A votre avis, Zohra Bitan est-elle une dissidente, ou une musulmane « modérée », ou peut-être un modèle d’intégration, si ce mot a encore un sens dans la France multiculturelle actuelle ?

Zohra est une Française, qui se sent de souche parce qu’elle a fait sienne l’Histoire de France et qu’elle vibre au vase de Soissons et à la Pucelle d’Orléans. Elle est laïque partout et musulmane pratiquante dans le privé. « Musulmane modérée » est une appellation qui vient de l’extérieur. L’islam est plus qu’une religion, c’est une appartenance qui dit bien son nom : soumission. Vus de l’intérieur, les musulmans laïques, pour qui la foi appartient au domaine intime, comme la sexualité, sont de mauvais musulmans. Il faut un immense courage pour affirmer que la femme est l’égale de l’homme, quand le dogme stipule exactement le contraire et qu’il prévoit des sanctions sévères.

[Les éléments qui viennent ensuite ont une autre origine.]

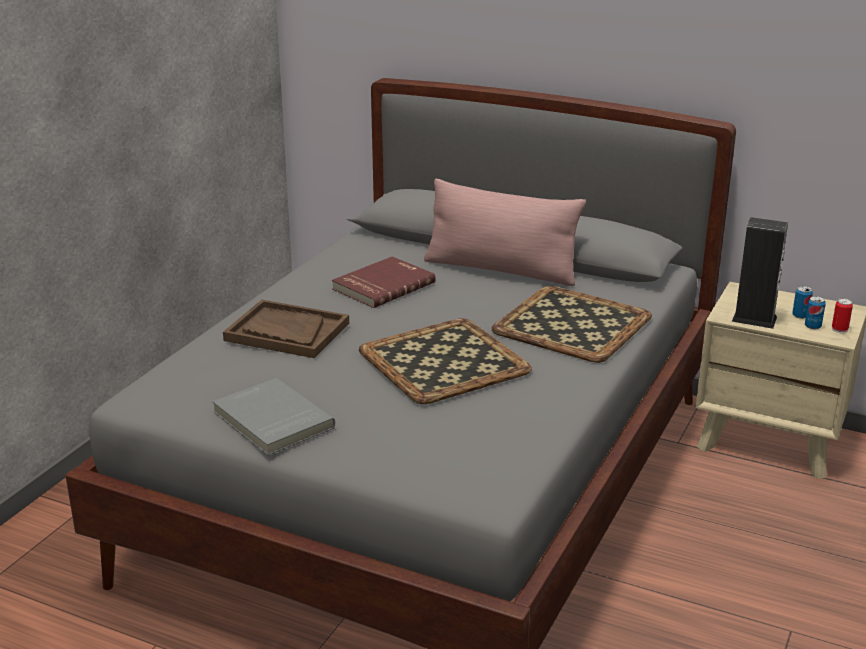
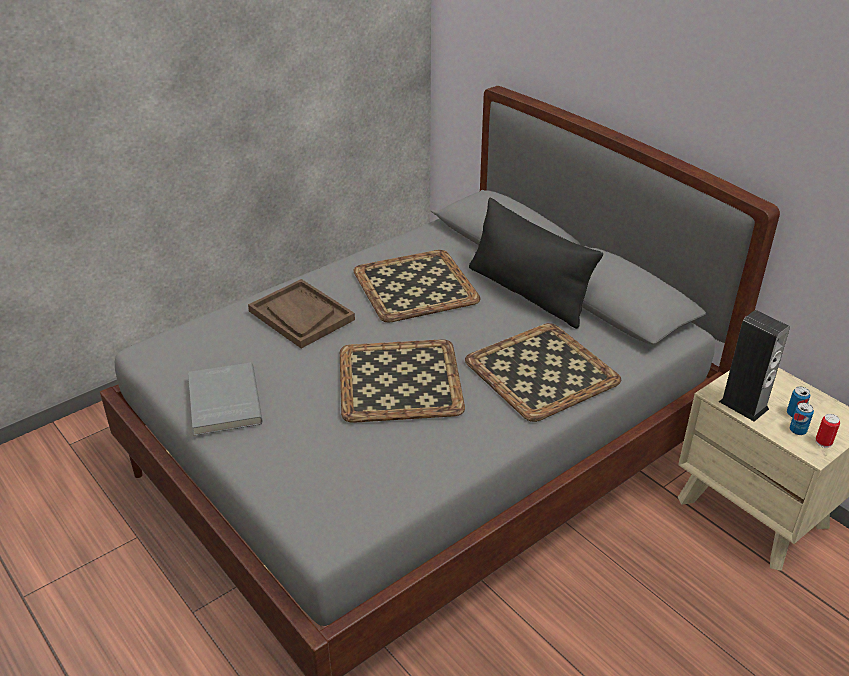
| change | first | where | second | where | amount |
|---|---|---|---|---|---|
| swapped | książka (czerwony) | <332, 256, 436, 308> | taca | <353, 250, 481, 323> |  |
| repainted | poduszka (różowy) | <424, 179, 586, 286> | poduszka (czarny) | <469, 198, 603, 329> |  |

Zohra est à la fois une dissidente vis-à-vis des islamistes qui interprètent le dogme avec la rigueur qui sied à leur soif de pouvoir, et un modèle d’intégration dont la France peut s’enorgueillir, même si ses dirigeants ont cassé le moule et font tout ce qu’ils peuvent pour qu’on ne puisse pas le reconstituer. Je crois qu’elle aurait fait une présidente de la république formidable et je suis présidente de son fan club.

Liliane Messika, Zohra Bitan, Une Grande Gueule made in France, éditions Jean-Cyrille Godefroy, 2022, 212 pages.